Comments on Performance and Fee Structure (Part 2)
Posted by Mark on April 10, 2018 at 06:01 | Last modified: November 29, 2017 06:14Today I continue with discussion of some insightful comments to Dr. Mark Perry’s July 2014 blog post.
With regard to Tim’s Medley’s “baffling” comment, another reader writes:
> That statement is an outright lie or he’s extremely obtuse. I
> suspect the former. If anyone has worked in the financial
> advisory business, the possible reasons should be fairly obvious.
>
> The most obvious reason is that clients accounts are often highly
> customized to meet financial goals and specific needs. This means
I addressed the issue of SMAs here and here.
> each client will have different levels of risk assets, defensive
> assets, alternative investment exposures, socially responsible
> investments, single stock holdings and etc. You should not create
> a performance track record from a group of portfolios that all
> unique. The numbers wouldn’t be a fair representation of the
> performance of the financial advisor.
GIPS compliance is the way to track performance of SMAs. I think there must be some standardization but there’s plenty of wiggle room available and GIPS will track performance of all composites.
> That being said, financial advisors are mostly salespeople,
> who are better at schmoozing than investment analysis.
I’m clearly not the only one who has picked up on this.*
> I would suspect that most performance would be terrible.
> If you add up all the fees, which include advisory,
> custodial, mutual fund, trading, and others fees, it
> can be in the 2-3% range…
This makes me more confident that my fee would not be excessive if I can outperform.
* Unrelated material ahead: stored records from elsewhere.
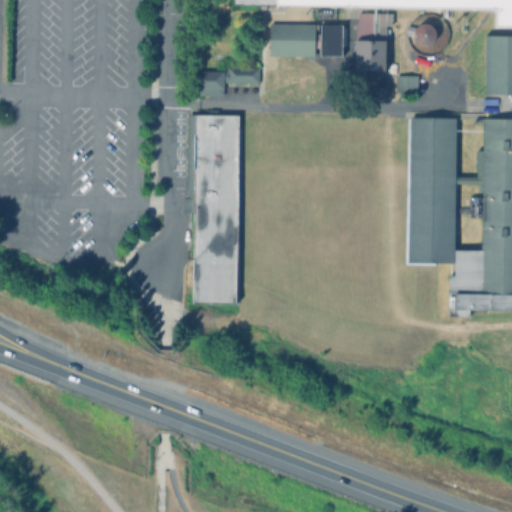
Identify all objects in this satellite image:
building: (419, 30)
building: (303, 37)
building: (368, 37)
building: (221, 76)
building: (367, 81)
building: (404, 81)
road: (10, 91)
road: (30, 100)
road: (63, 100)
road: (99, 101)
road: (230, 103)
road: (133, 119)
road: (15, 124)
parking lot: (75, 130)
road: (169, 135)
building: (453, 187)
road: (66, 201)
building: (215, 210)
road: (160, 307)
road: (13, 338)
road: (13, 345)
road: (233, 432)
road: (63, 453)
road: (161, 460)
road: (170, 476)
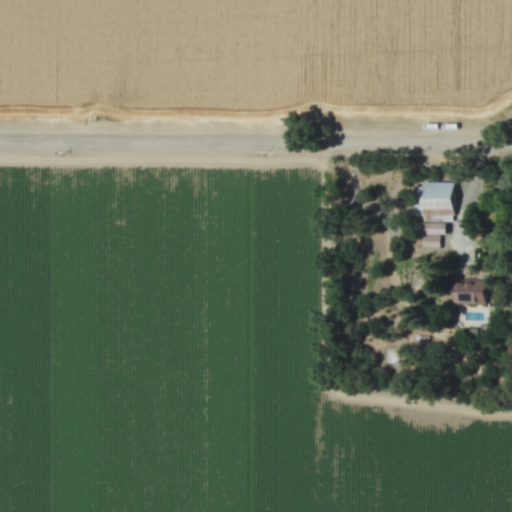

While I believe in the fairness of performance fees (see footnote and its referent here), as a pure management fee I would begin consideration with 2%.
> Unless an advisor is a phenom (if [so then]… he/she
> wouldn’t be an advisor), a client probably will probably
> underperform the benchmark.
As mentioned in the Part 7 footnote, professionals capable of generating solid performance seem to be investment/portfolio managers rather than financial advisers. Legally speaking, though, they both fall under the IA(R) definition.
Another reader comments:
> “The numbers wouldn’t be a fair representation of the
> performance of the financial advisor”
>
> I agree. That would be like shopping for doctors by how
> many patients did not die. I don’t know how much I would
I believe that while the composition of patients may differ, mortality is a meaningful statistic given a large sample size.
> trust performance measurements that were not verified
> by a third party such as Morningstar anyhow.
Reputable verification services are not cheap but should be regarded as well worth the cost for credibility.